The Powerful, Only Known First-Person Account of One Woman's Struggles and Triumphs Taming the Mississippi Delta
Near the end of her life, Mary Mann Hamilton (1866 - c.1936) was encouraged to record her experiences as a female pioneer. The result is the only known firsthand account of a remarkable woman thrust into the center of taming the American South-surviving floods, tornadoes, and fires; facing bears, panthers, and snakes; managing a boardinghouse in Arkansas that was home to an eccentric group of settlers; and running a logging camp in Mississippi that blazed a trail for development in the Mississippi Delta. All this she tackled-and diligently wrote about in secrecy, in a diary that not even her family knew she kept-while caring for her children, several of whom didn't survive the perils of pioneer life. The extreme hard work and tragedy Hamilton faced are eclipsed only by her emotional and physical strength; her unwavering faith in her husband, Frank, a mysterious Englishman; and her tenacious sense of adventure.
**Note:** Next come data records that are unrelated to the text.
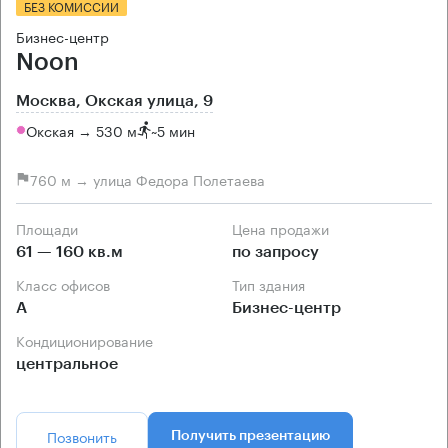
БЕЗ КОМИССИИ
Бизнес-центр
Noon
Москва, Окская улица, 9
Окская → 530 м
~
5 мин
760 м → улица Федора Полетаева
Площади
Цена продажи
61 — 160 кв.м
по запросу
Класс офисов
Тип здания
А
Бизнес-центр
Кондиционирование
центральное
Позвонить
Получить презентацию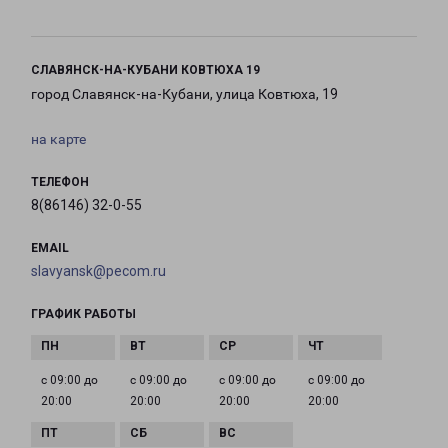
СЛАВЯНСК-НА-КУБАНИ КОВТЮХА 19
город Славянск-на-Кубани, улица Ковтюха, 19
на карте
ТЕЛЕФОН
8(86146) 32-0-55
EMAIL
slavyansk@pecom.ru
ГРАФИК РАБОТЫ
с 09:00 до
с 09:00 до
с 09:00 до
с 09:00 до
20:00
20:00
20:00
20:00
An early draft of Trials of the Earth was submitted to a writers' competition sponsored by Little, Brown in 1933. It didn't win, and we almost lost the chance to bring this raw, vivid narrative to readers. Eighty-three years later, in partnership with Mary Mann Hamilton's descendants, we're proud to share an irreplaceable piece of American history.
Conveyed in frank and expressive prose by a natural-born writer, and withheld for almost a lifetime, Trials of the Earth will resonate with readers of history and fiction alike-an emotional testament to our ability to endure, as well as the story of extraordinary love and the allure of pioneer life.